* [DATA SHOWN]:
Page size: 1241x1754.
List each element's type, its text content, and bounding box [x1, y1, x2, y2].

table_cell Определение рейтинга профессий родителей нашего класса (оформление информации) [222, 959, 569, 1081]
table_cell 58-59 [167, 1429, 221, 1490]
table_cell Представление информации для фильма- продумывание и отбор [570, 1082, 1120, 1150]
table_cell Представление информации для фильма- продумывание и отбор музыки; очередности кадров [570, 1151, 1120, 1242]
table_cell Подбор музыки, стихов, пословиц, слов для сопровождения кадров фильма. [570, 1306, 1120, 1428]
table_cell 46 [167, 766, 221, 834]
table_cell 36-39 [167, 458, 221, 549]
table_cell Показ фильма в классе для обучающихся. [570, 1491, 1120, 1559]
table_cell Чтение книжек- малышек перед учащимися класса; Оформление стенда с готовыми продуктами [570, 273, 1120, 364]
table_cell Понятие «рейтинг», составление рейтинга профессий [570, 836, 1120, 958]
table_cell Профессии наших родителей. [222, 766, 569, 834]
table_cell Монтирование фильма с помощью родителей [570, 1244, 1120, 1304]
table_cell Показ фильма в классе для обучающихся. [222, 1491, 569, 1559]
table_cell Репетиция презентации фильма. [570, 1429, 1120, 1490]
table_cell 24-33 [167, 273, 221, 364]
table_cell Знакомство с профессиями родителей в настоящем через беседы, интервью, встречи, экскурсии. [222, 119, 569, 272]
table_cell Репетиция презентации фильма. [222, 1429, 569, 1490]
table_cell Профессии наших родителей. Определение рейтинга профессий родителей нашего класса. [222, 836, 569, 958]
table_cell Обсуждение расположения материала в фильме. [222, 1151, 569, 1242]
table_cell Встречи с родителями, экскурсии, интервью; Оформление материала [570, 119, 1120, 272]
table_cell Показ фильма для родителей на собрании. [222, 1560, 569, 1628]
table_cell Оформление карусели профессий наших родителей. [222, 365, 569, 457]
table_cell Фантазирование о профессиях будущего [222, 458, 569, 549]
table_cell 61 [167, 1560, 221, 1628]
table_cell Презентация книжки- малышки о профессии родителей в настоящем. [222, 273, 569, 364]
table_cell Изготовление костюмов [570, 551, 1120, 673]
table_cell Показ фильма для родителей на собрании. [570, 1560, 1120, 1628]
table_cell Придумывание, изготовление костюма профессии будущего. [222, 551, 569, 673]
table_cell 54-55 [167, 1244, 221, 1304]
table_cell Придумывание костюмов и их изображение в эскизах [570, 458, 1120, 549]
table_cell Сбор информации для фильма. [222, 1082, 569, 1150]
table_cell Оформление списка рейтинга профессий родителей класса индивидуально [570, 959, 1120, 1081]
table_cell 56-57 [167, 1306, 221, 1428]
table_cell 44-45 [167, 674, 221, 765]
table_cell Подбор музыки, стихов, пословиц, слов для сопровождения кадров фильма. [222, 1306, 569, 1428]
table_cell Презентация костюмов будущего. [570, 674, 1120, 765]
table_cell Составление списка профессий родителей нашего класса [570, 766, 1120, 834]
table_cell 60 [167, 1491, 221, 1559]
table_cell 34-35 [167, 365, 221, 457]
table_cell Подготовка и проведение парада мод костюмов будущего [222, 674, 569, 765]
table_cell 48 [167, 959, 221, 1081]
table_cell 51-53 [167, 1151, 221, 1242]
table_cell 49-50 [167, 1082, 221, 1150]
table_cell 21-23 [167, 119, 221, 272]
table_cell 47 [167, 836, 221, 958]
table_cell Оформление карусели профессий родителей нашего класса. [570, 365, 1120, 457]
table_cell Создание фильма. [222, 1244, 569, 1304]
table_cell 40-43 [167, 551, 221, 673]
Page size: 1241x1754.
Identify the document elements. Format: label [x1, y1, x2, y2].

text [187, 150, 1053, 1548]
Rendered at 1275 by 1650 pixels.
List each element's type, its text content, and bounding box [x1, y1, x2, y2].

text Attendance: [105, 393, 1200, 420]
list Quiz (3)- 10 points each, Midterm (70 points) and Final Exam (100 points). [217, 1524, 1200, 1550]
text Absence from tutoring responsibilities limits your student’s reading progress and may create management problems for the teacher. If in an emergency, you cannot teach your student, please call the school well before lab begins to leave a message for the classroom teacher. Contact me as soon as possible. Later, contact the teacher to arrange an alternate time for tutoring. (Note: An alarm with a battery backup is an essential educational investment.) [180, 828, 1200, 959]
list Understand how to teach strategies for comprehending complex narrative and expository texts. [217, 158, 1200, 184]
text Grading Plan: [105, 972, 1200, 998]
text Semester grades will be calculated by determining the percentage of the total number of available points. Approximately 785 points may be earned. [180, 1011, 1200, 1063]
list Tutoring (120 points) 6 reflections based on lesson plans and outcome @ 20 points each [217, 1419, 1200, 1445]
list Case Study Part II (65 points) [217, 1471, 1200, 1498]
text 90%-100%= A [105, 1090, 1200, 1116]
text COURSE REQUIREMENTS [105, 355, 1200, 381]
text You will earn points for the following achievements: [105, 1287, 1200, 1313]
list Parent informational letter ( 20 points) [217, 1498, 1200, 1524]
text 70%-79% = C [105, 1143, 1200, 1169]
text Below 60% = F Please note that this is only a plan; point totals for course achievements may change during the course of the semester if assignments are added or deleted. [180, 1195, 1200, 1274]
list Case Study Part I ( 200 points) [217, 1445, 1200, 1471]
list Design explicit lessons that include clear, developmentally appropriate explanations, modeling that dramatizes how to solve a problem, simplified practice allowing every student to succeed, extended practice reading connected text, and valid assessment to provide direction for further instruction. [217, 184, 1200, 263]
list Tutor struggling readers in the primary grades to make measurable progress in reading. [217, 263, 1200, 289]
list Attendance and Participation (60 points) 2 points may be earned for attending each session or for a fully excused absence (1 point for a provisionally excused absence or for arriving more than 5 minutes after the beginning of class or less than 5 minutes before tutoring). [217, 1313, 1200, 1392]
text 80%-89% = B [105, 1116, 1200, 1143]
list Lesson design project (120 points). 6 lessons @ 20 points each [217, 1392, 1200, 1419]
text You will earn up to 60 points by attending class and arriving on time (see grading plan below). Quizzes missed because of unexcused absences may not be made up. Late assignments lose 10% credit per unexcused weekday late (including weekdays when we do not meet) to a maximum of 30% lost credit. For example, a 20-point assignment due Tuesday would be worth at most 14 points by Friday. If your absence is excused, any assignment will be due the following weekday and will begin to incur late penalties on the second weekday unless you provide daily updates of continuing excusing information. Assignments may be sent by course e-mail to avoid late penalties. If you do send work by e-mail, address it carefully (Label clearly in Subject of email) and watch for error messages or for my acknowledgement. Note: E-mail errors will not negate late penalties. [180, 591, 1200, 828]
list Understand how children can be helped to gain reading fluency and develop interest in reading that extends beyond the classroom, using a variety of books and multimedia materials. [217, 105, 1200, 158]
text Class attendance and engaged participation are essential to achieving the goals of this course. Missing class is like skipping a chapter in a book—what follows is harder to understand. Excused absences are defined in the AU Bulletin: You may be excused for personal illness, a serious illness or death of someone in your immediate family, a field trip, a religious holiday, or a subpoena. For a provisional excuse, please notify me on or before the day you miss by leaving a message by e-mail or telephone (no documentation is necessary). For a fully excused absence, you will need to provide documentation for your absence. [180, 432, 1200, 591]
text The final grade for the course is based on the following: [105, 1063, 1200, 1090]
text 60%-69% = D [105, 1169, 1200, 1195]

* [WORK INSTRUCTIONS]: This calls for repeating all of the records, character for character.

* [THE ANSWER]:
Page size: 1241x1754.
List each element's type, its text content, and bounding box [x1, y1, x2, y2].

table_cell Определение рейтинга профессий родителей нашего класса (оформление информации) [222, 959, 569, 1081]
table_cell 58-59 [167, 1429, 221, 1490]
table_cell Представление информации для фильма- продумывание и отбор [570, 1082, 1120, 1150]
table_cell Представление информации для фильма- продумывание и отбор музыки; очередности кадров [570, 1151, 1120, 1242]
table_cell Подбор музыки, стихов, пословиц, слов для сопровождения кадров фильма. [570, 1306, 1120, 1428]
table_cell 46 [167, 766, 221, 834]
table_cell 36-39 [167, 458, 221, 549]
table_cell Показ фильма в классе для обучающихся. [570, 1491, 1120, 1559]
table_cell Чтение книжек- малышек перед учащимися класса; Оформление стенда с готовыми продуктами [570, 273, 1120, 364]
table_cell Понятие «рейтинг», составление рейтинга профессий [570, 836, 1120, 958]
table_cell Профессии наших родителей. [222, 766, 569, 834]
table_cell Монтирование фильма с помощью родителей [570, 1244, 1120, 1304]
table_cell Показ фильма в классе для обучающихся. [222, 1491, 569, 1559]
table_cell Репетиция презентации фильма. [570, 1429, 1120, 1490]
table_cell 24-33 [167, 273, 221, 364]
table_cell Знакомство с профессиями родителей в настоящем через беседы, интервью, встречи, экскурсии. [222, 119, 569, 272]
table_cell Репетиция презентации фильма. [222, 1429, 569, 1490]
table_cell Профессии наших родителей. Определение рейтинга профессий родителей нашего класса. [222, 836, 569, 958]
table_cell Обсуждение расположения материала в фильме. [222, 1151, 569, 1242]
table_cell Встречи с родителями, экскурсии, интервью; Оформление материала [570, 119, 1120, 272]
table_cell Показ фильма для родителей на собрании. [222, 1560, 569, 1628]
table_cell Оформление карусели профессий наших родителей. [222, 365, 569, 457]
table_cell Фантазирование о профессиях будущего [222, 458, 569, 549]
table_cell 61 [167, 1560, 221, 1628]
table_cell Презентация книжки- малышки о профессии родителей в настоящем. [222, 273, 569, 364]
table_cell Изготовление костюмов [570, 551, 1120, 673]
table_cell Показ фильма для родителей на собрании. [570, 1560, 1120, 1628]
table_cell Придумывание, изготовление костюма профессии будущего. [222, 551, 569, 673]
table_cell 54-55 [167, 1244, 221, 1304]
table_cell Придумывание костюмов и их изображение в эскизах [570, 458, 1120, 549]
table_cell Сбор информации для фильма. [222, 1082, 569, 1150]
table_cell Оформление списка рейтинга профессий родителей класса индивидуально [570, 959, 1120, 1081]
table_cell 56-57 [167, 1306, 221, 1428]
table_cell 44-45 [167, 674, 221, 765]
table_cell Подбор музыки, стихов, пословиц, слов для сопровождения кадров фильма. [222, 1306, 569, 1428]
table_cell Презентация костюмов будущего. [570, 674, 1120, 765]
table_cell Составление списка профессий родителей нашего класса [570, 766, 1120, 834]
table_cell 60 [167, 1491, 221, 1559]
table_cell 34-35 [167, 365, 221, 457]
table_cell Подготовка и проведение парада мод костюмов будущего [222, 674, 569, 765]
table_cell 48 [167, 959, 221, 1081]
table_cell 51-53 [167, 1151, 221, 1242]
table_cell 49-50 [167, 1082, 221, 1150]
table_cell 21-23 [167, 119, 221, 272]
table_cell 47 [167, 836, 221, 958]
table_cell Оформление карусели профессий родителей нашего класса. [570, 365, 1120, 457]
table_cell Создание фильма. [222, 1244, 569, 1304]
table_cell 40-43 [167, 551, 221, 673]
Page size: 1241x1754.
Identify the document elements. Format: label [x1, y1, x2, y2].

text [187, 150, 1053, 1548]
Rendered at 1275 by 1650 pixels.
List each element's type, its text content, and bounding box [x1, y1, x2, y2].

text Attendance: [105, 393, 1200, 420]
list Quiz (3)- 10 points each, Midterm (70 points) and Final Exam (100 points). [217, 1524, 1200, 1550]
text Absence from tutoring responsibilities limits your student’s reading progress and may create management problems for the teacher. If in an emergency, you cannot teach your student, please call the school well before lab begins to leave a message for the classroom teacher. Contact me as soon as possible. Later, contact the teacher to arrange an alternate time for tutoring. (Note: An alarm with a battery backup is an essential educational investment.) [180, 828, 1200, 959]
list Understand how to teach strategies for comprehending complex narrative and expository texts. [217, 158, 1200, 184]
text Grading Plan: [105, 972, 1200, 998]
text Semester grades will be calculated by determining the percentage of the total number of available points. Approximately 785 points may be earned. [180, 1011, 1200, 1063]
list Tutoring (120 points) 6 reflections based on lesson plans and outcome @ 20 points each [217, 1419, 1200, 1445]
list Case Study Part II (65 points) [217, 1471, 1200, 1498]
text 90%-100%= A [105, 1090, 1200, 1116]
text COURSE REQUIREMENTS [105, 355, 1200, 381]
text You will earn points for the following achievements: [105, 1287, 1200, 1313]
list Parent informational letter ( 20 points) [217, 1498, 1200, 1524]
text 70%-79% = C [105, 1143, 1200, 1169]
text Below 60% = F Please note that this is only a plan; point totals for course achievements may change during the course of the semester if assignments are added or deleted. [180, 1195, 1200, 1274]
list Case Study Part I ( 200 points) [217, 1445, 1200, 1471]
list Design explicit lessons that include clear, developmentally appropriate explanations, modeling that dramatizes how to solve a problem, simplified practice allowing every student to succeed, extended practice reading connected text, and valid assessment to provide direction for further instruction. [217, 184, 1200, 263]
list Tutor struggling readers in the primary grades to make measurable progress in reading. [217, 263, 1200, 289]
list Attendance and Participation (60 points) 2 points may be earned for attending each session or for a fully excused absence (1 point for a provisionally excused absence or for arriving more than 5 minutes after the beginning of class or less than 5 minutes before tutoring). [217, 1313, 1200, 1392]
text 80%-89% = B [105, 1116, 1200, 1143]
list Lesson design project (120 points). 6 lessons @ 20 points each [217, 1392, 1200, 1419]
text You will earn up to 60 points by attending class and arriving on time (see grading plan below). Quizzes missed because of unexcused absences may not be made up. Late assignments lose 10% credit per unexcused weekday late (including weekdays when we do not meet) to a maximum of 30% lost credit. For example, a 20-point assignment due Tuesday would be worth at most 14 points by Friday. If your absence is excused, any assignment will be due the following weekday and will begin to incur late penalties on the second weekday unless you provide daily updates of continuing excusing information. Assignments may be sent by course e-mail to avoid late penalties. If you do send work by e-mail, address it carefully (Label clearly in Subject of email) and watch for error messages or for my acknowledgement. Note: E-mail errors will not negate late penalties. [180, 591, 1200, 828]
list Understand how children can be helped to gain reading fluency and develop interest in reading that extends beyond the classroom, using a variety of books and multimedia materials. [217, 105, 1200, 158]
text Class attendance and engaged participation are essential to achieving the goals of this course. Missing class is like skipping a chapter in a book—what follows is harder to understand. Excused absences are defined in the AU Bulletin: You may be excused for personal illness, a serious illness or death of someone in your immediate family, a field trip, a religious holiday, or a subpoena. For a provisional excuse, please notify me on or before the day you miss by leaving a message by e-mail or telephone (no documentation is necessary). For a fully excused absence, you will need to provide documentation for your absence. [180, 432, 1200, 591]
text The final grade for the course is based on the following: [105, 1063, 1200, 1090]
text 60%-69% = D [105, 1169, 1200, 1195]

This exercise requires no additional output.